Were these newer styled locking blocks just made on the 40's or all across the board on 9mm, 10mm's , .357's ,.45's and so on?
All across the board. And you can tell by looking at them when field stripped.
Interestingly, when I sent my early Gen 2 G22 for a separate problem, instead of fixing the problem (cracked rear frame rails...they would have to replace the whole frame obviously, with all of the legal headaches of Kalifornia), they replaced all the innards, including the locking block. To make the new style block fit, they had to change the housing shape of the slot in which the block sits in the polymer frame. While they did an impressive job, I still have the original problem and have not figured out what I am going to do about it yet...I'm pretty busy at the moment.

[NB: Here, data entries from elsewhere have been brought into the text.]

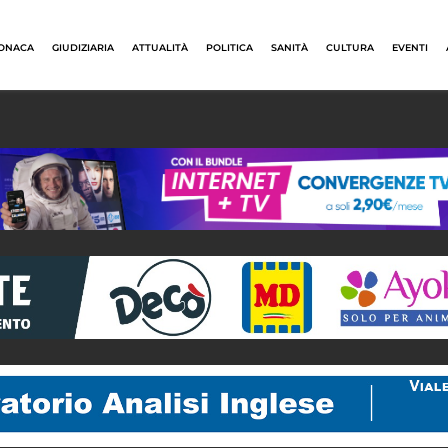
ONACA
GIUDIZIARIA
ATTUALITÀ
POLITICA
SANITÀ
CULTURA
EVENTI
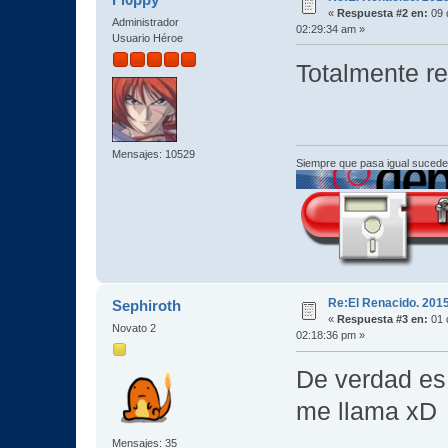
«
Respuesta #2 en:
09 
Administrador
02:29:34 am »
Usuario Héroe
Totalmente 
Mensajes: 10529
Siempre que pasa igual sucede
Re:El Renacido. 201
Sephiroth
«
Respuesta #3 en:
01 
Novato 2
02:18:36 pm »
De verdad es 
me llama xD
Mensajes: 35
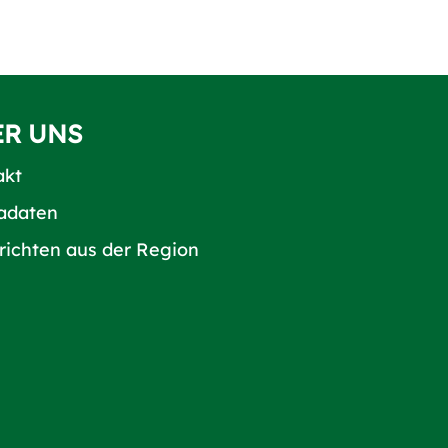
ER UNS
akt
adaten
richten aus der Region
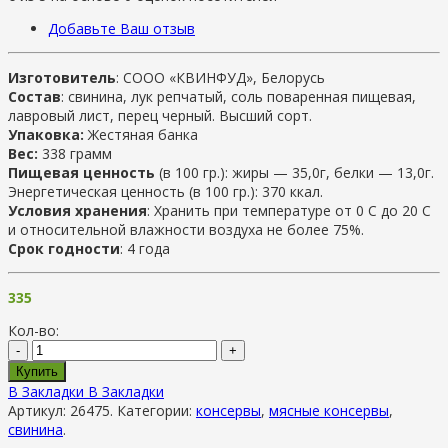
Добавьте Ваш отзыв
Изготовитель
: СООО «КВИНФУД», Белорусь
Состав
: свинина, лук репчатый, соль поваренная пищевая,
лавровый лист, перец черный. Высший сорт.
Упаковка:
Жестяная банка
Вес:
338 грамм
Пищевая ценность
(в 100 гр.): жиры — 35,0г, белки — 13,0г.
Энергетическая ценность (в 100 гр.): 370 ккал.
Условия хранения
: Хранить при температуре от 0 С до 20 С
и относительной влажности воздуха не более 75%.
Срок годности
: 4 года
335
Кол-во:
-
+
Купить
В Закладки
В Закладки
Артикул:
26475
.
Категории:
консервы
,
мясные консервы
,
свинина
.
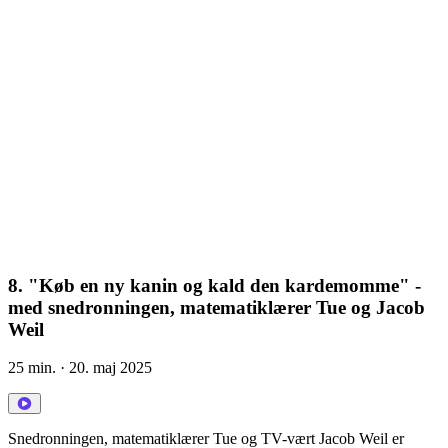
8. "Køb en ny kanin og kald den kardemomme" -
med snedronningen, matematiklærer Tue og Jacob
Weil
25 min.
· 20. maj 2025
Snedronningen, matematiklærer Tue og TV-vært Jacob Weil er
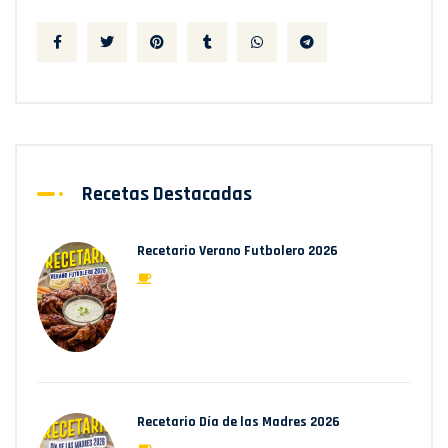
Recetas Destacadas
Recetario Verano Futbolero 2026
Recetario Día de las Madres 2026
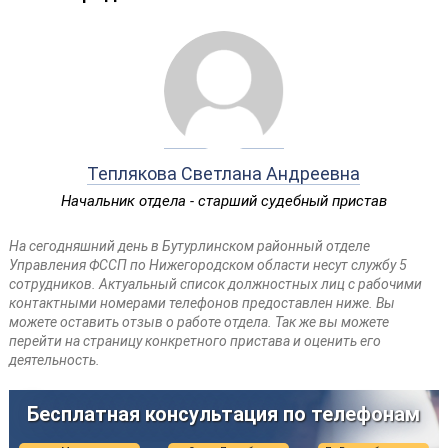
Теплякова Светлана Андреевна
Начальник отдела - старший судебный пристав
На сегодняшний день в Бутурлинском районный отделе
Управления ФССП по Нижегородском области несут службу 5
сотрудников. Актуальный список должностных лиц с рабочими
контактными номерами телефонов предоставлен ниже. Вы
можете оставить отзыв о работе отдела. Так же вы можете
перейти на страницу конкретного пристава и оценить его
деятельность.
Бесплатная консультация по телефонам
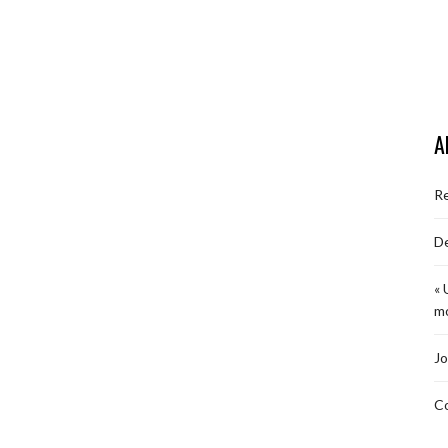
A
R
De
« 
mo
Jo
Co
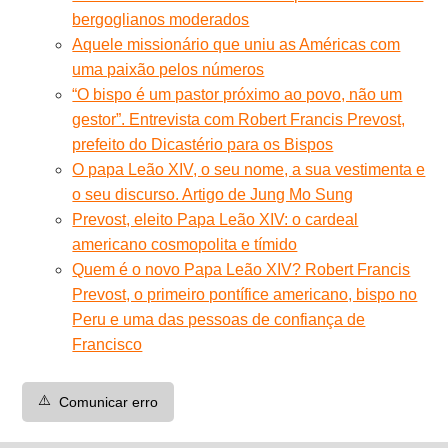
bergoglianos moderados
Aquele missionário que uniu as Américas com
uma paixão pelos números
“O bispo é um pastor próximo ao povo, não um
gestor”. Entrevista com Robert Francis Prevost,
prefeito do Dicastério para os Bispos
O papa Leão XIV, o seu nome, a sua vestimenta e
o seu discurso. Artigo de Jung Mo Sung
Prevost, eleito Papa Leão XIV: o cardeal
americano cosmopolita e tímido
Quem é o novo Papa Leão XIV? Robert Francis
Prevost, o primeiro pontífice americano, bispo no
Peru e uma das pessoas de confiança de
Francisco
⚠️
Comunicar erro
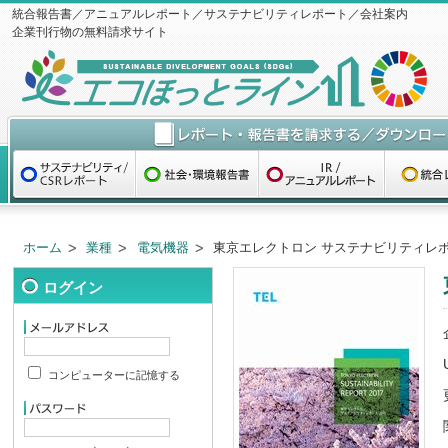
統合報告書／アニュアルレポート／サステナビリティレポート／会社案内
企業刊行物の無料請求サイト
ホーム
業種
電気機器
東京エレクトロン サステナビリティレポー
ログイン
コンピューターに記憶する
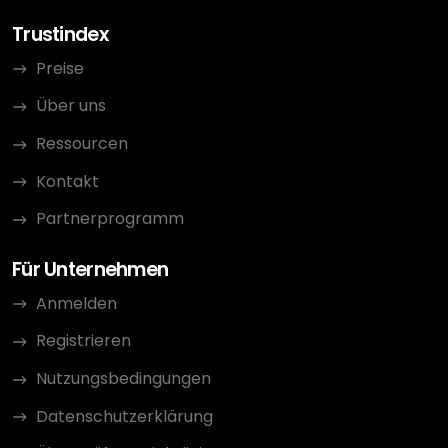
Trustindex
Preise
Über uns
Ressourcen
Kontakt
Partnerprogramm
Für Unternehmen
Anmelden
Registrieren
Nutzungsbedingungen
Datenschutzerklärung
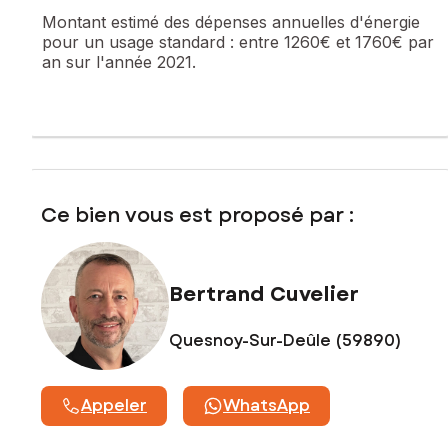
Bertrand CUVELIER - O6 35 53 40 50
Montant estimé des dépenses annuelles d'énergie
pour un usage standard :
entre 1260€ et 1760€ par
Les informations sur les risques auxquels ce bien est
an sur l'année 2021.
exposé sont disponibles sur le site Géorisques :
www.georisques.gouv.fr
Prix de vente : 79 000 €
Honoraires charge vendeur
Contactez votre conseiller SAFTI : Bertrand CUVELIER, Tél. :
06 35 53 40 50, E-mail : bertrand.cuvelier@safti.fr - EI -
Ce bien vous est proposé par :
Agent commercial immatriculé au RSAC de LILLE sous le
numéro 848 951 414
Bertrand Cuvelier
Quesnoy-Sur-Deûle (59890)
Appeler
WhatsApp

The rails cracked on the rear portion because they were the old/new style of longer rear rails which don't like the frame flex of G22's. Glock has since gone back to the shorter rear rails, as witnessed in my much later G20, circa 2005. Pretty much only G22's with the longer rear rails suffered from the problem as the compacts have the front and rear rails spaced closer together and the perils of frame flex are less of a problem. Frame flex is why I always wish that Glock would go to an integral chassis system ala Steyr, S&W (M&P), Kel-Tec, Sig (250), etc. They could also make silly legal hassles less of a problem by designating the chassis as the frame and the polymer as a shell (like Kel-Tec does).
Sorry about the drift, but I figured you might ask about what I was alluding to.